We call this point infinity and it just means a long way away from the big lump in any direction. So in this case our zero is chosen to be at infinity.
If we imagine the big lump has a positive charge, then it will repel our test charge all the time we bring it closer. So we have to do some work, expend a little energy, as we bring the test charge closer and closer. The energy we expend (per coulomb of test charge) getting from infinity to the point we're interested in is called the 'electrostatic potential' due to the big lump at that point.
For a positive lump, the potential around it is always positive because you have to put work in to get your test charge to any point. For a negative lump, the potential around it is always negative because you have to do work to try and stop the test charge getting to that point as they attract each other.
This is why we have to use conventional current. It's because the definition of potential uses a positive test charge not a negative one. So all of our definitions about energy involve the movement of positive charges.
Now for electrostatics (i.e. charged lumps of stuff) we tend to choose infinity as our zero of potential. But for electric circuits we choose the negative terminal of the power supply as our zero of potential.
So the potential at a point in a circuit is the work done per unit test charge moving a small positive test charge from the negative terminal to that point.
Voltage at a point
If we think about potential at a point we can say things like. 'All of the positive side of the circuit is at 6 volts' or 'Half way along the bulb filament is at a potential of about 3 volts' or 'the potential of the negative side of the circuit is 0 volts'.
A more informal way of describing potential at a point is just to talk about the voltage at that point. So it's okay to say 'the voltage at this point is about 3 volts'.
You can use a voltmeter to measure the voltage at any given point. You connect one end (the 'negative end') of the voltmeter to the negative terminal of the battery (because that's what you've chosen as your zero of potential) and the other end to the point you're interested in.

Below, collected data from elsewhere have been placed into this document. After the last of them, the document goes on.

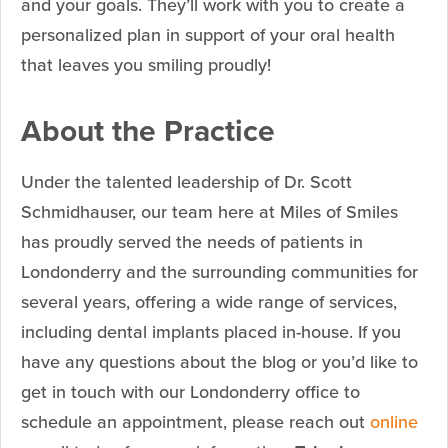
and your goals. They’ll work with you to create a
personalized plan in support of your oral health
that leaves you smiling proudly!
About the Practice
Under the talented leadership of Dr. Scott
Schmidhauser, our team here at Miles of Smiles
has proudly served the needs of patients in
Londonderry and the surrounding communities for
several years, offering a wide range of services,
including dental implants placed in-house. If you
have any questions about the blog or you’d like to
get in touch with our Londonderry office to
schedule an appointment, please reach out
online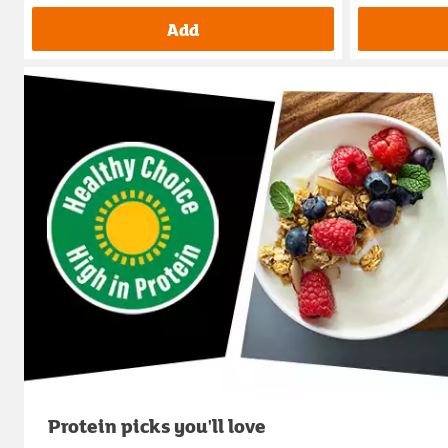
Add
Protein picks you'll love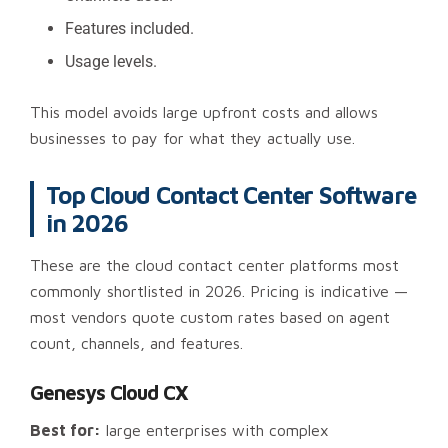
Features included.
Usage levels.
This model avoids large upfront costs and allows
businesses to pay for what they actually use.
Top Cloud Contact Center Software
in 2026
These are the cloud contact center platforms most
commonly shortlisted in 2026. Pricing is indicative —
most vendors quote custom rates based on agent
count, channels, and features.
Genesys Cloud CX
Best for:
large enterprises with complex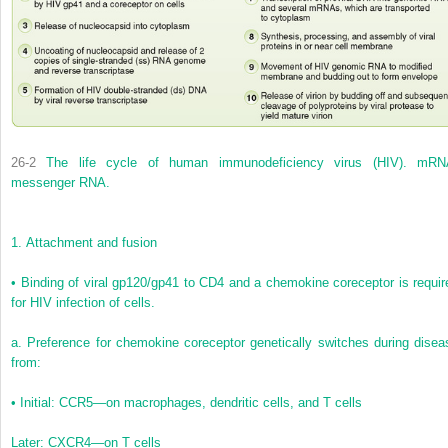
26-2
The life cycle of human immunodeficiency virus (HIV). mRN
messenger RNA.
1.
Attachment and fusion
•
Binding of viral gp120/gp41 to CD4 and a chemokine coreceptor is requir
for HIV infection of cells.
a.
Preference for chemokine coreceptor genetically switches during disea
from:
•
Initial: CCR5—on macrophages, dendritic cells, and T cells
Later: CXCR4—on T cells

You can think of this as just a special case of measuring potential difference.
Potential difference (p.d.)
This is the work done per coulomb of charge moving a small positive test charge between two points.
With potential we always chose one point to be at zero energy, e.g. infinity, or the negative terminal of a battery. With potential difference we can choose any two points. For example one point could be at 9 volts and the other at 4 volts, in which case the potential difference would just be 5 volts.
We tend to talk about potential difference because that's what voltmeters measure. You have to connect both ends of voltmeter because you're comparing the potential at one point with the potential at another.